Robert Menasse’s latest novel is provocative, timely and important: a plea to remember what lies at the centre of the ‘European peace project’, and to have the courage to take it into its next phase. The Capital is a masterpiece by one of the most interesting intellectual and political minds in contemporary Austrian letters.
Against the real-life backdrop of a Europe in crisis, Menasse transports his readers to contemporary Brussels for a sprightly and profoundly thoughtprovoking fictionalised tour of the European institutions. The novel opens delightfully with a pig at large on one of Brussels’s main squares. The pig has short cameos throughout the novel and is present again in the epilogue – perhaps one of the pigs who feature in the hotly debated European trade deals with China, where pigs’ ears and all other pig parts are in high demand – a pleasingly playful take on what is at stake in Europe.

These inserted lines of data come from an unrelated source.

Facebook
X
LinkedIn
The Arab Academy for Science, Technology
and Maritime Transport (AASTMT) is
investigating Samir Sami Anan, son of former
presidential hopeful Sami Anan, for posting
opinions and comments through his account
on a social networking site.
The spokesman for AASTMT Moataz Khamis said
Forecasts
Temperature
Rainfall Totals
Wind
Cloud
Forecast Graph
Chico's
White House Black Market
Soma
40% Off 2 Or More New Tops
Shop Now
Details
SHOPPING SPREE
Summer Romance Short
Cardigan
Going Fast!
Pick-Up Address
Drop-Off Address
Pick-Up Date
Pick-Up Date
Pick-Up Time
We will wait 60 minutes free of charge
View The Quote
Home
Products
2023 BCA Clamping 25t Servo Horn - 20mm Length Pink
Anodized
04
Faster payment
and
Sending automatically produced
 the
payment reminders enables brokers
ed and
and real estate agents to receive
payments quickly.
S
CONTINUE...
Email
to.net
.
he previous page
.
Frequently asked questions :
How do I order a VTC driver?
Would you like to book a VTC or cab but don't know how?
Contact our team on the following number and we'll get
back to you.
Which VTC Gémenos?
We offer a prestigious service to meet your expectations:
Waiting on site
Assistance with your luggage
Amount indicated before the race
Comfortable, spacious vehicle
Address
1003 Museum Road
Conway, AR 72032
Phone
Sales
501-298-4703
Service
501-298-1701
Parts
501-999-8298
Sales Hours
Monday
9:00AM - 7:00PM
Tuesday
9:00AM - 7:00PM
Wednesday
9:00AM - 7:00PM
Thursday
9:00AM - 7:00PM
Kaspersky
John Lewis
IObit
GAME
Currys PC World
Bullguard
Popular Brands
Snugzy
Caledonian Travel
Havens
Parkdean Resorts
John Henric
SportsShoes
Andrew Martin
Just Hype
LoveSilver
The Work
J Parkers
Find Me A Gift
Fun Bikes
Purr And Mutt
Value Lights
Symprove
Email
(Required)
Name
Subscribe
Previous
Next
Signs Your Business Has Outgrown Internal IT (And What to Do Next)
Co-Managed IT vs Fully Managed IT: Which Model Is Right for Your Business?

The fiftieth anniversary of the founding of the EU in its current form is approaching and the race is on to decide how best to celebrate this anniversary and address the tarnished image of the Commission. Most of Menasse’s characters are Commission officials who are plotting how best they can use the forthcoming anniversary to further their own careers. There is the ambitious Greek (or Cypriot, depending which brings more career benefits) Commissioner for Culture Fenia Xenopoulou, who wants to get back to Trade or Finance where the real kudos is. She regards Kai-Uwe Frigge, a German member of the Trade Commission with whom she spends the occasional night, as her key to moving onwards and upwards. Two older figures provide an alternative, weightier perspective on why the European Union matters: Alois Eckhart is a retired politics professor and David de Vriend is a retired high school teacher and Holocaust survivor. Their respective memories of a Europe devastated by war offer a chastening counter to the short-term, reactive stances of many other characters in the novel. The Capital follows its main protagonists in their repeated encounters with one another, recounting scenes from their professional lives with great wit as well as delving into their colourful private lives beyond the offices and seminar rooms.
Menasse’s humour, ironic gaze and piercing insight make this an irresistible and significant literary delight.